• _Text segment_
———

Water Recycle Improvement Project

Creekside Recycle Water Improvement Project

February 24, 2020 / Comments (0)


Given constrained supplies in Southern California, water is a precious commodity that is critical to the City’s ability to achieve its Vision.

There are four sources of water in Ontario:  groundwater, imported water, recycled water and local precipitation.  Ontario’s potable water supply comes predominantly from a combination of groundwater and imported sources.  Recycled water is available for non-potable purposes in portions of the City. 

Some urban run-off is captured and used for recharging the aquifer, but most travels through the City during storm events via natural and man-made systems to Prado Dam.  Protection of ground and surface water quality is important to the continued availability of the resource.  Wholesale recycled water is available through the Inland Empire Utilities Agency (IEUA) for distribution by the City.

The City maintains a wastewater collection system and contracts with the IEUA for wastewater treatment.  IEUA also operates an industrial non-reclaimable wastewater system, which runs through Ontario and is available to our industries.

Ontario recognizes that all water sources are not of equal quality, but all water has value and the water used should match the water quality required for the use.  Recycled water, for example, should be used for landscape irrigation. The City’s approach to water resources is to conserve when possible, reclaim and reuse where feasible, and ensure “the right water for the right use.”

Proposed Uses in Creekside West

  • Common area landscaping
  • Greenbelts

The Color Purple – Know the Signs

Soon, you will began see purple signs popping us throughout Creekside West. These signs will be mostly seen in the common area landscape within the community.

When you see the color purple used in sprinkler systems, it means that the water is being reused and is not fit to drink (non-potable).

The color purple can show up on:

  • The valve boxes which are normally green;
  • The irrigation pipe which are normally white;
  • The nozzles that are placed in the head of a sprinkler or rotor which are normally black.  The sprinkler head may have a purple wrap.
  • The valve covers which are normally black;
  • The quick coupler valve which are normally metallic.

———

• _Record set_
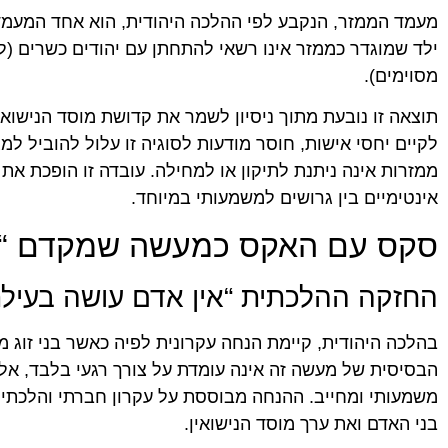
מעמד הממזר, הנקבע לפי ההלכה היהודית, הוא אחד המעמדו
ילד שמוגדר כממזר אינו רשאי להתחתן עם יהודים כשרים (
מסוימים).
אביחי ש.
ניב יחז
★
★
★
★
★
★
★
★
★
★
תוצאה זו נובעת מתוך ניסיון לשמר את קדושת מוסד הנישואי
עו"ד עם נשמה טובה. עזרה לי במספר עניינים מגוונים
לפני שאתח
לקיים יחסי אישות, חוסר מודעות לסוגיה זו עלול להוביל למ
במשך השנים בנאמנות, במסירות ובמקצועיות. חוץ
כבר מהפגי
מזה, היא מאוד חביבה, נגישה וחמודה.
היא מאוד 
ממזרות אינה ניתנת לתיקון או למחילה. עובדה זו הופכת את 
לקחת את ה
אינטימיים בין גרושים למשמעותי במיוחד.
ובלאגן. ה
ובכל זמן א
סקס עם האקס כמעשה שמקדם “קי
צנועה שאי
וניסיון במ
אחר בחיים
החזקה ההלכתית “אין אדם עושה בעילתו
ממקום בטו
בהלכה היהודית, קיימת הנחה עקרונית לפיה כאשר בני זוג מק
הבסיסית של מעשה זה אינה עומדת על צורך רגעי בלבד, אלא
משמעותי ומחייב. ההנחה מבוססת על עקרון חברתי והלכת
בני האדם ואת ערך מוסד הנישואין.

———

• _What you need to do_
Copy out the entire recycled water page word for word. Work only from the recycled water page, not from the listing.

• _Output_
Water Recycle Improvement Project

Creekside Recycle Water Improvement Project

February 24, 2020 / Comments (0)


Given constrained supplies in Southern California, water is a precious commodity that is critical to the City’s ability to achieve its Vision.

There are four sources of water in Ontario:  groundwater, imported water, recycled water and local precipitation.  Ontario’s potable water supply comes predominantly from a combination of groundwater and imported sources.  Recycled water is available for non-potable purposes in portions of the City. 

Some urban run-off is captured and used for recharging the aquifer, but most travels through the City during storm events via natural and man-made systems to Prado Dam.  Protection of ground and surface water quality is important to the continued availability of the resource.  Wholesale recycled water is available through the Inland Empire Utilities Agency (IEUA) for distribution by the City.

The City maintains a wastewater collection system and contracts with the IEUA for wastewater treatment.  IEUA also operates an industrial non-reclaimable wastewater system, which runs through Ontario and is available to our industries.

Ontario recognizes that all water sources are not of equal quality, but all water has value and the water used should match the water quality required for the use.  Recycled water, for example, should be used for landscape irrigation. The City’s approach to water resources is to conserve when possible, reclaim and reuse where feasible, and ensure “the right water for the right use.”

Proposed Uses in Creekside West

  • Common area landscaping
  • Greenbelts

The Color Purple – Know the Signs

Soon, you will began see purple signs popping us throughout Creekside West. These signs will be mostly seen in the common area landscape within the community.

When you see the color purple used in sprinkler systems, it means that the water is being reused and is not fit to drink (non-potable).

The color purple can show up on:

  • The valve boxes which are normally green;
  • The irrigation pipe which are normally white;
  • The nozzles that are placed in the head of a sprinkler or rotor which are normally black.  The sprinkler head may have a purple wrap.
  • The valve covers which are normally black;
  • The quick coupler valve which are normally metallic.